The Prussians were not to be put off, and another emissary of the Prussian king arrived at the end of the month, who was likewise rebuffed. The situation became increasingly threatening by January 1799, when young Weimar males were press-ganged by Prussian hussars or kidnapped as alleged Prussian deserters. Moellendorf wrote again, expressing the king’s “deep consternation” that von Fritsch had not presented the duke with the king’s most amicable and ardent request, namely, to be allowed some recruits (Ersuchen einiger Rekruten auf das freundschaftlichste, aber inständigste, nochmahlen zu widerholen). So it went, with Carl August declining and the king, Frederick the Great, replying in a tone that was “ruthlessly conciliatory” (mit knocheharter Konzilianz).

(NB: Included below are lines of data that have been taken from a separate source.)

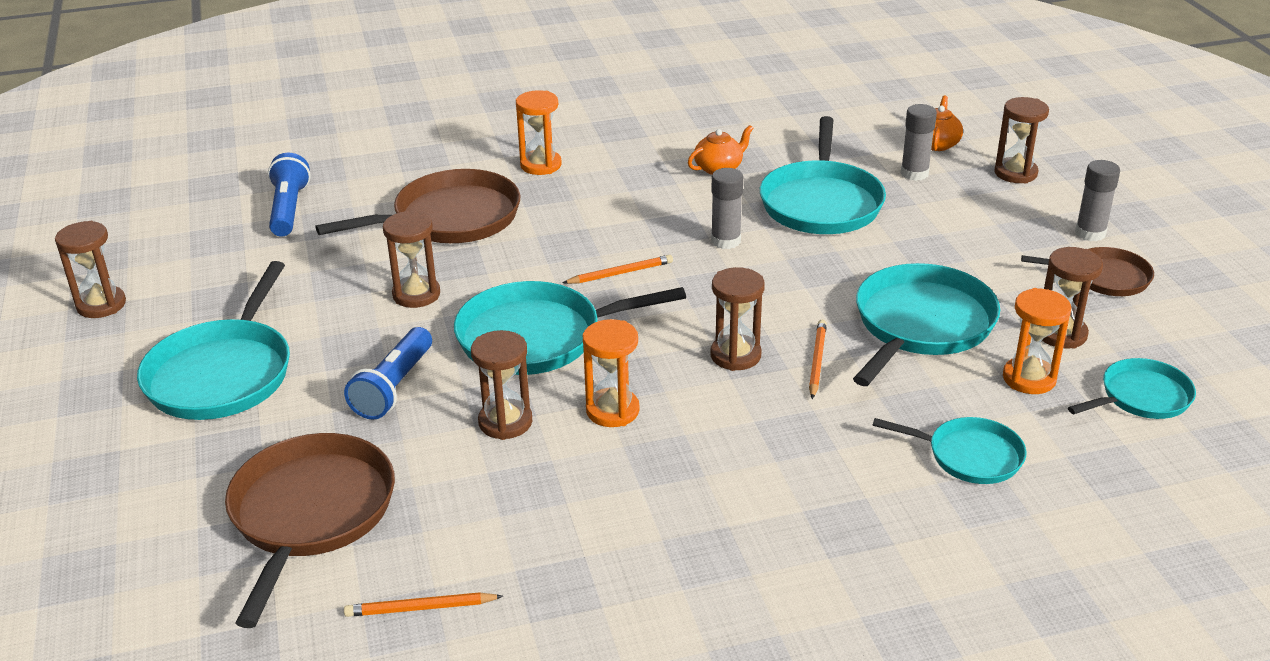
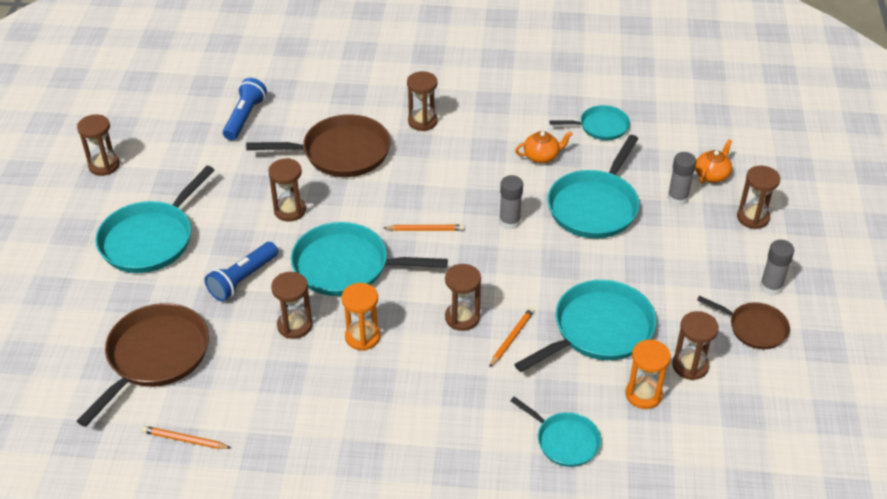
camera: 20 degrees right, 10 degrees up
orange hourglass [516,90,562,175] -> brown hourglass [407,71,438,131]
turquoise pan [1068,358,1196,419] -> turquoise pan moved to [550,105,630,140]

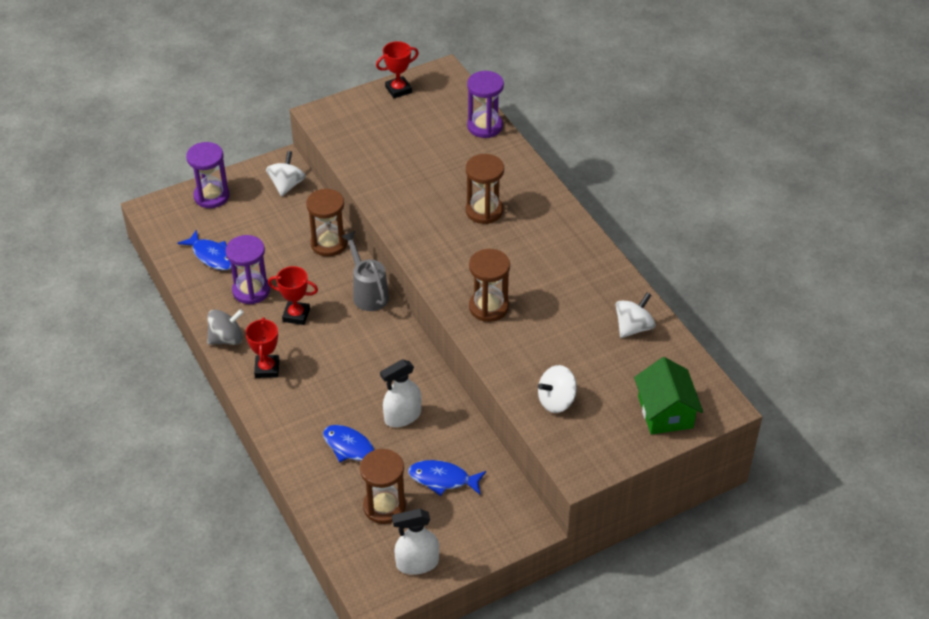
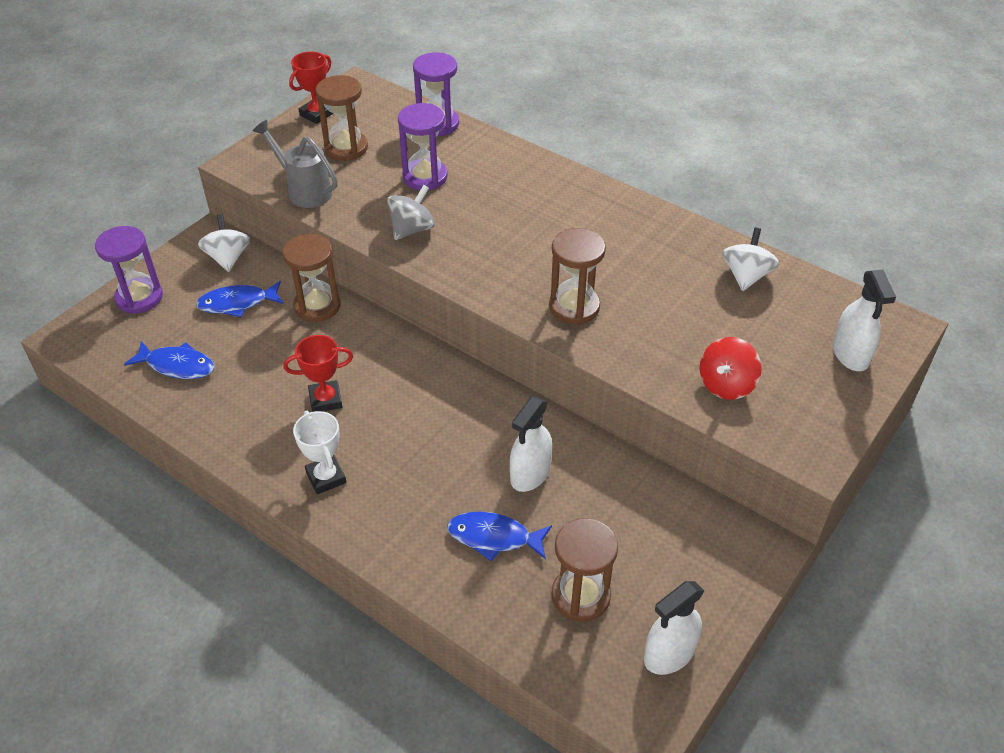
camera: 25 degrees left, 0 degrees up
grey spinning top [207,309,244,345] -> grey spinning top moved to [387,185,435,240]
purple hourglass [225,235,270,304] -> purple hourglass moved to [398,103,448,190]
red trophy [245,317,279,378] -> white trophy [293,411,346,494]
grey watering can [341,231,389,311] -> grey watering can moved to [253,120,338,208]
blue fish [408,460,486,496] -> blue fish moved to [196,281,284,317]
brown hourglass [466,154,504,224] -> brown hourglass moved to [315,75,368,161]
white spinning top [538,365,577,413] -> red spinning top [699,337,762,400]
green house [634,357,703,435] -> white spray bottle [833,270,896,371]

Part of the problem for Weimar was that if the Prussians were granted this request, Austria would take it amiss and might invade. The duke had to respond to the king. What was his course of action to be? So, in this increasingly threatening situation, Goethe drafted a letter on February 9, 1779, addressed to Carl August —  “Gnädigster Herr” — outlining the courses of action open to the duke. Schöne reproduces the text of the letter and analyzes it in great detail, including grammatically. The main interest here, however, is Goethe as a political advisor.

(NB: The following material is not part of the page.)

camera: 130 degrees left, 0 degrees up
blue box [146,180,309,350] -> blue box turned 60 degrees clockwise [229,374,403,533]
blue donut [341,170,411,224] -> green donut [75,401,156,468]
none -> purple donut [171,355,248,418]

Goethe begins by writing that one (he always use “man” here, meaning Carl August) has to weigh two unpleasant courses of action against the other (beyde unangenehme Seiten gegenwärtiger Lage … natürlich gegen einander stellen)  in order to calculate the options open to Weimar, without emotional exaggeration while appraising the facts on the ground (ein sachlich abwägedendes Kalkül ziehen und sich dann ohne emotionale Übertreibungen die eigenen Optionen vor Augen führen, also Weimars Handlungsspielräume anloten).

Entscheidungstheorie

It is in this carefully constructed letter that one comes to appreciate how much Goethe actually learned from his father and from his studies of the law, however much he dismissed them. The duke, after all, only twenty-one years of age, was dealing, with Great Powers: Prussia and Austria. It shows how much he depended on Goethe already, asking his counsel, and not only that of the older and experienced von Fritsch.  Schöne refers to the letter as “ein meisterliche[s] Lehrstück strategischen Denkens.” The seven-page letter, drafted overnight, was not only an example of princely education in the age of enlightened absolutism, but, for Schöne, it also represents a textbook example of political advice. To provide a larger overview, Schöne includes a tree diagram (in Anlehnung an Darstellungsweisen der Entscheidungtheorie) that lays out the pros and cons of the two options (one regarding Prussia, the other Austria). Represented here is only the former, with P representing Prussia and W Weimar. The numbers in parens refer to lines of the letter. (Click on image to enlarge.)

The contents of the letter is of course something we expect “professionals” to consider when advising clients. In the end the letter had no consequences, as the political situation calmed down. Schöne makes the point that the letter was a letter meant privately for the duke. It makes no reference to earlier secret discussions of the Commission concerning the matter at hand, and is not found in Goethe’s “amtliche Schriften,” but instead in Carl August’s cache of private letters from Goethe.